Start of Provided entries
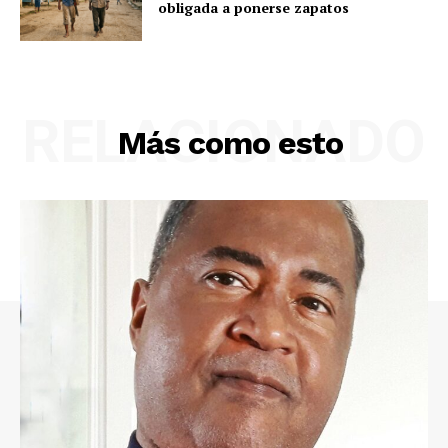
obligada a ponerse zapatos
RELACIONADO
Más como esto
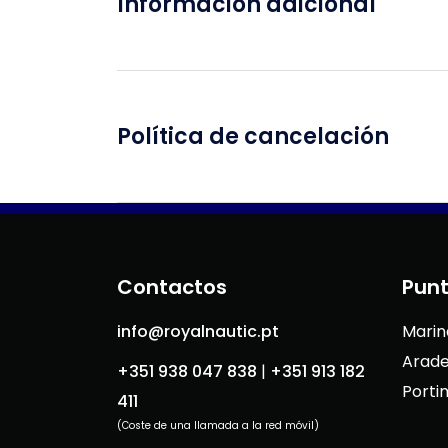
Información adicional
Política de cancelación
Contactos
Punt
info@royalnautic.pt
Marin
Arade
+351 938 047 838
|
+351 913 182
Porti
411
(Coste de una llamada a la red móvil)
End of Provided entries
Edit the text of all the entries above so that "Política de cancelación" becomes "Condiciones de cancelación", and leave every other line as it is. Leave the pictures out of your answer.

- Answer section:
obligada a ponerse zapatos
RELACIONADO
Más como esto
Información adicional
Condiciones de cancelación
Contactos
Punt
info@royalnautic.pt
Marin
Arade
+351 938 047 838
|
+351 913 182
Porti
411
(Coste de una llamada a la red móvil)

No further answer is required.